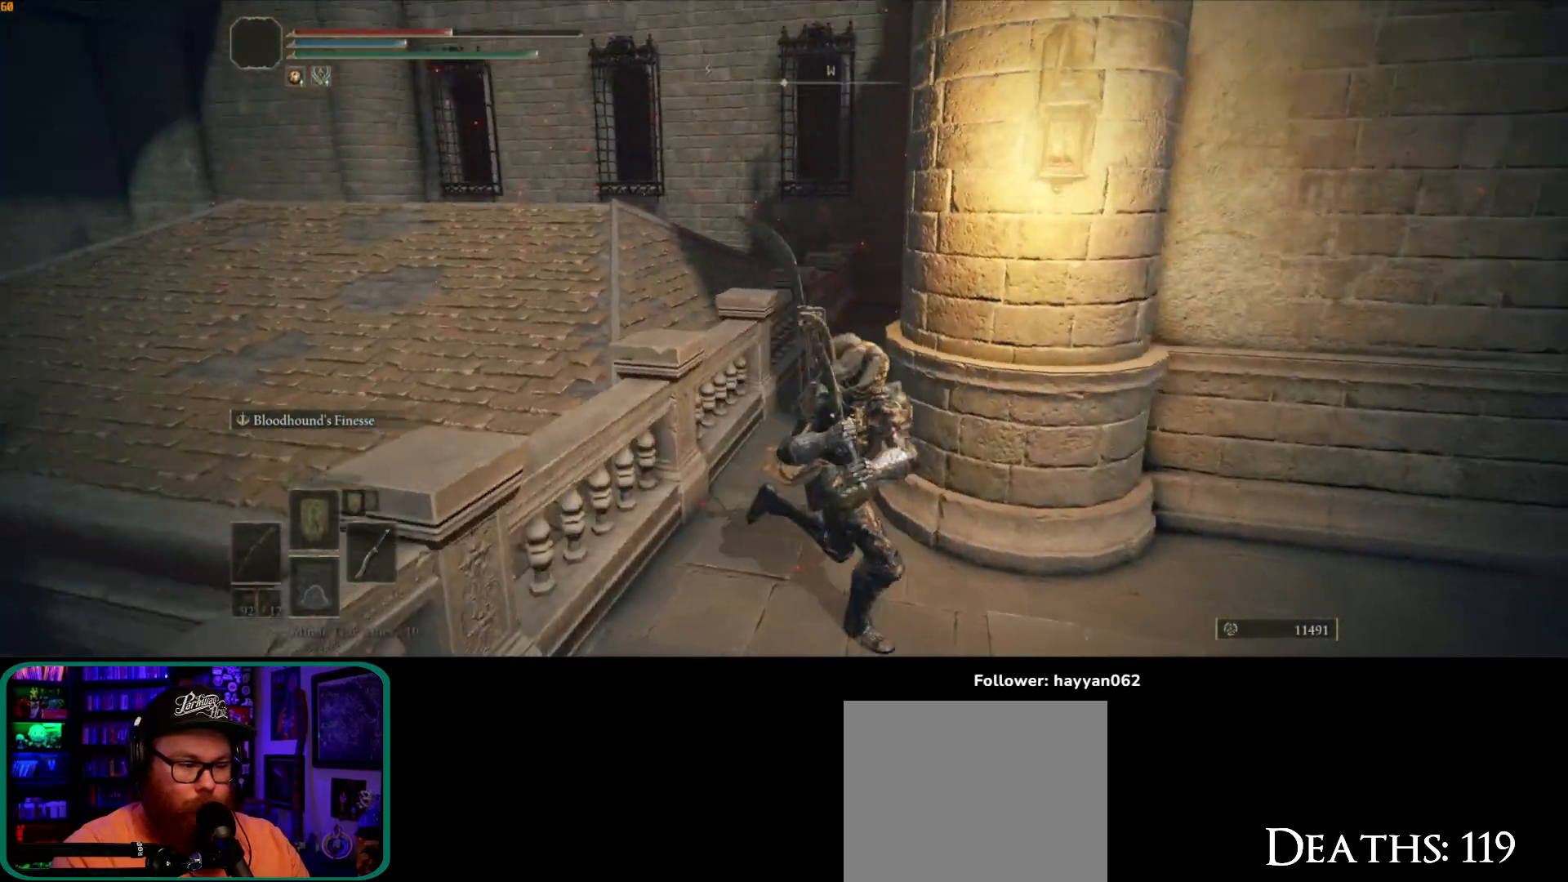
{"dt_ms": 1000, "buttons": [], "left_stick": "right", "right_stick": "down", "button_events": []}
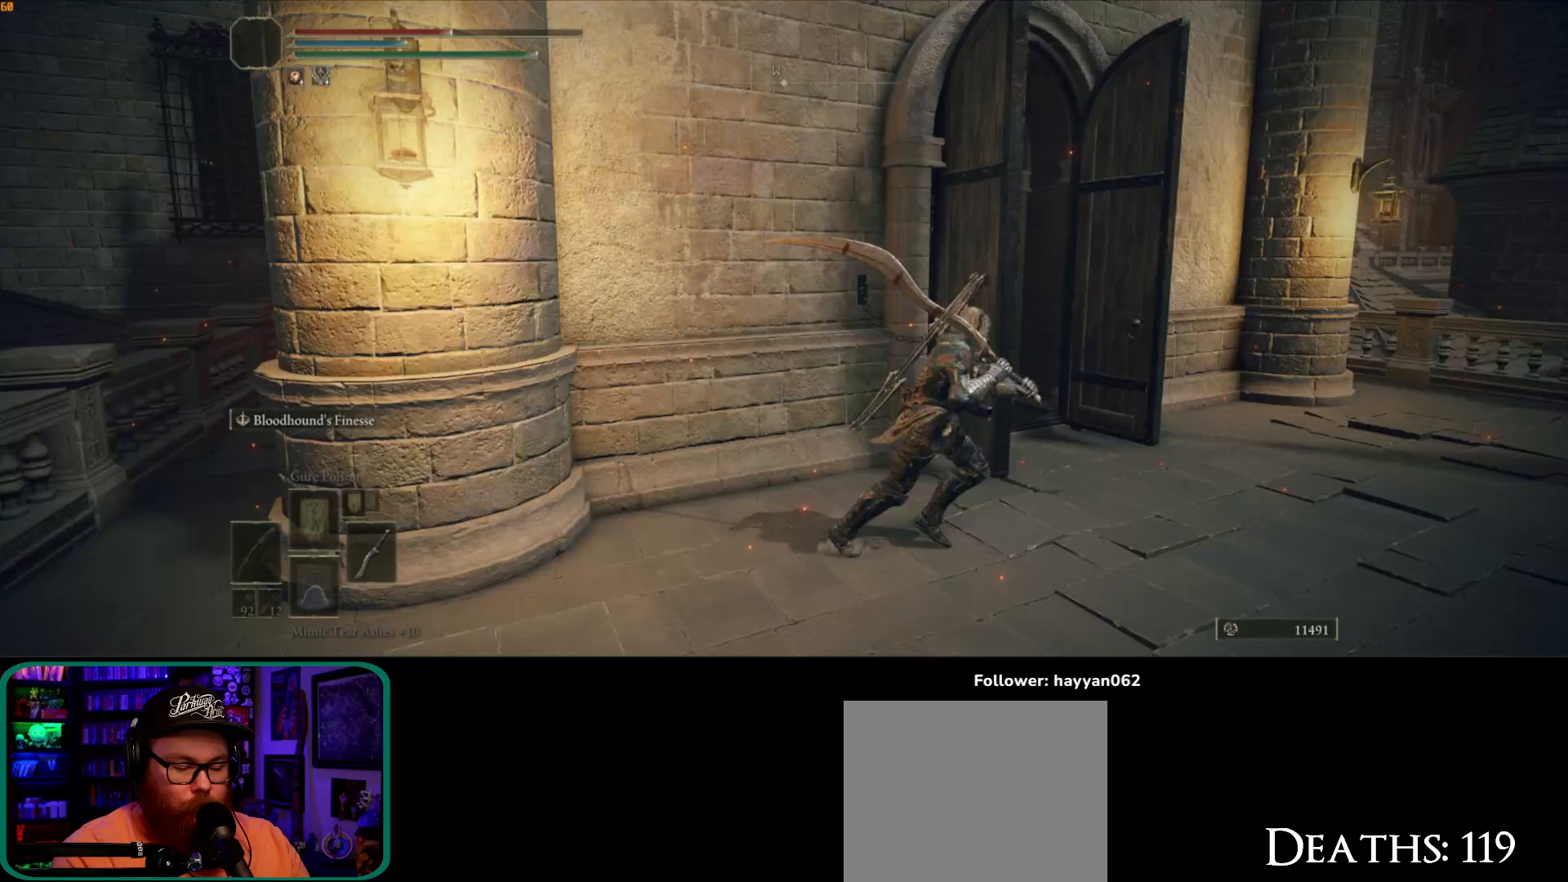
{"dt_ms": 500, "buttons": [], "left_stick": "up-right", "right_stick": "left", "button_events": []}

========================

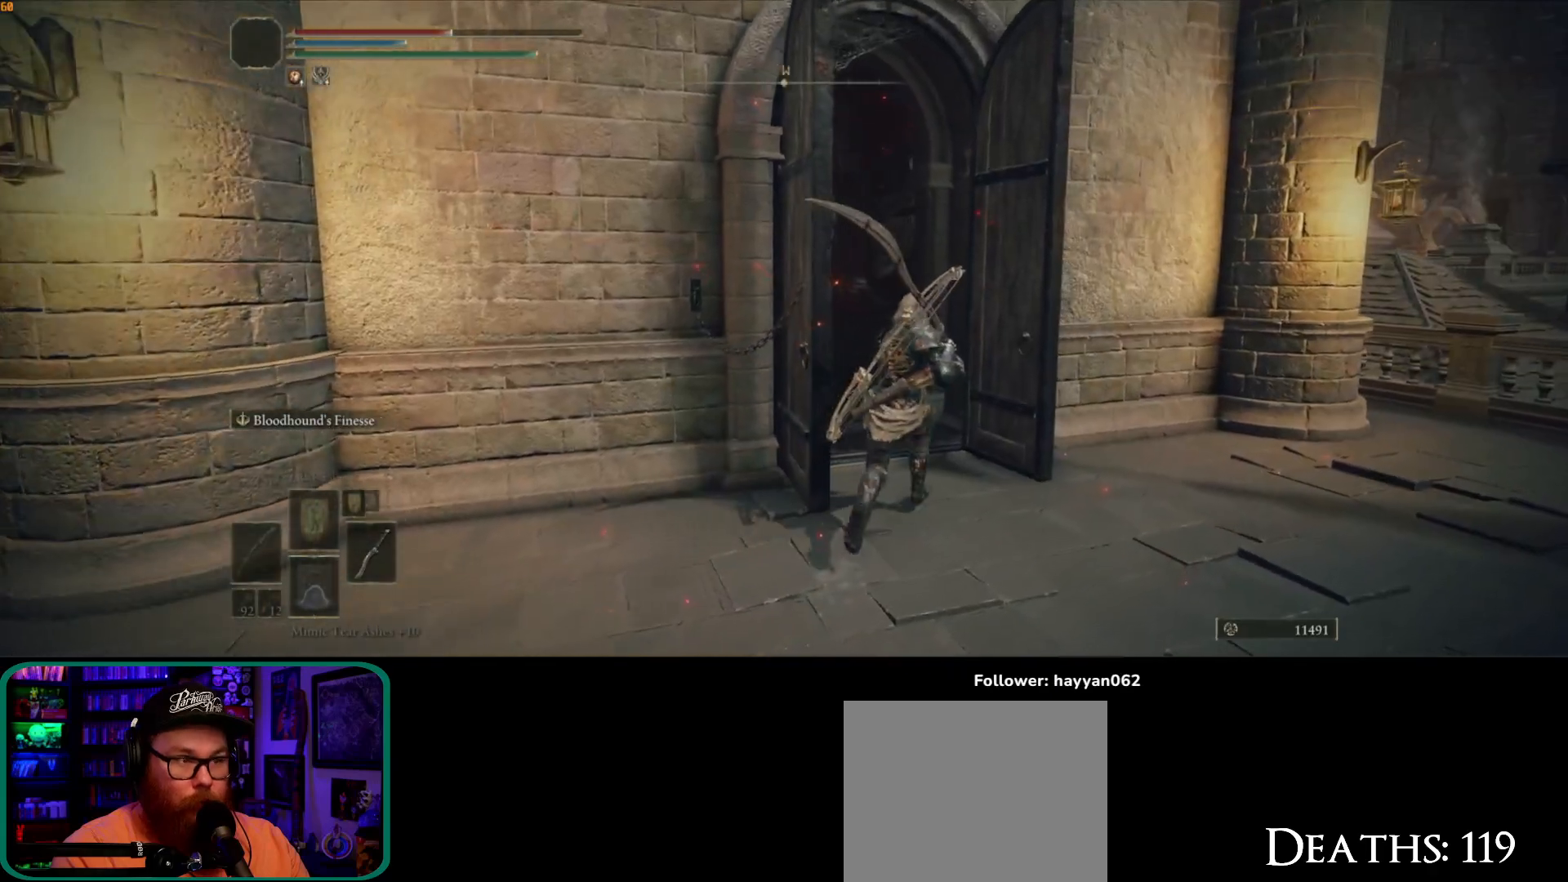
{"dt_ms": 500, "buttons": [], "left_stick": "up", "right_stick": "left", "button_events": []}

========================

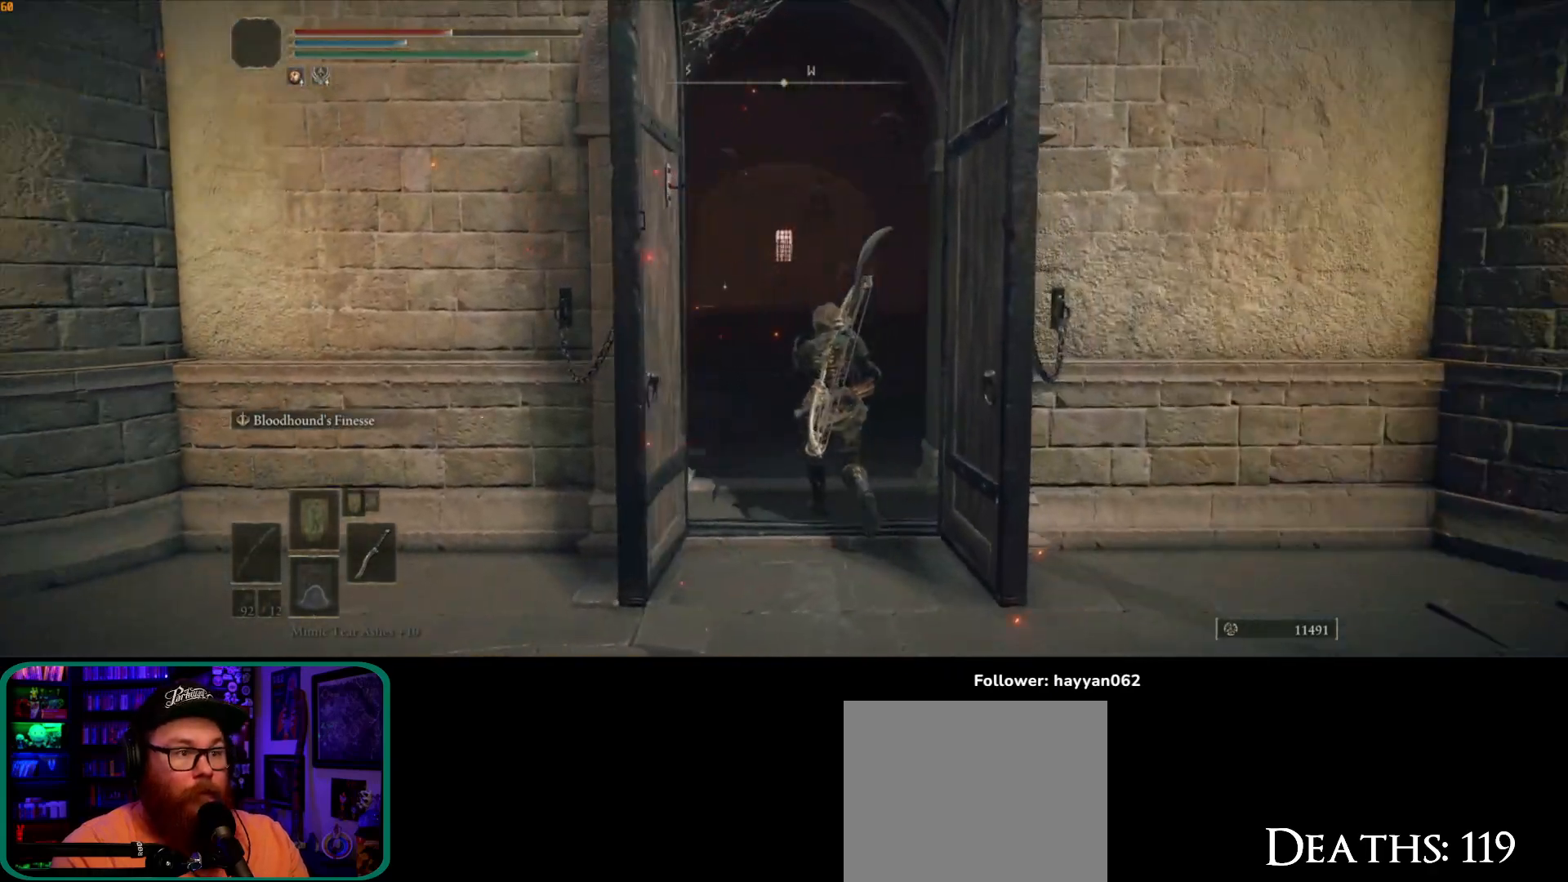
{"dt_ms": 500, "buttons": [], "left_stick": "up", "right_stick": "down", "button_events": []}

========================

• What needs to be done:
Show every line from the entries above in which the word "down" appears.

• Solved problem:
{"dt_ms": 1000, "buttons": [], "left_stick": "right", "right_stick": "down", "button_events": []}
{"dt_ms": 500, "buttons": [], "left_stick": "up", "right_stick": "down", "button_events": []}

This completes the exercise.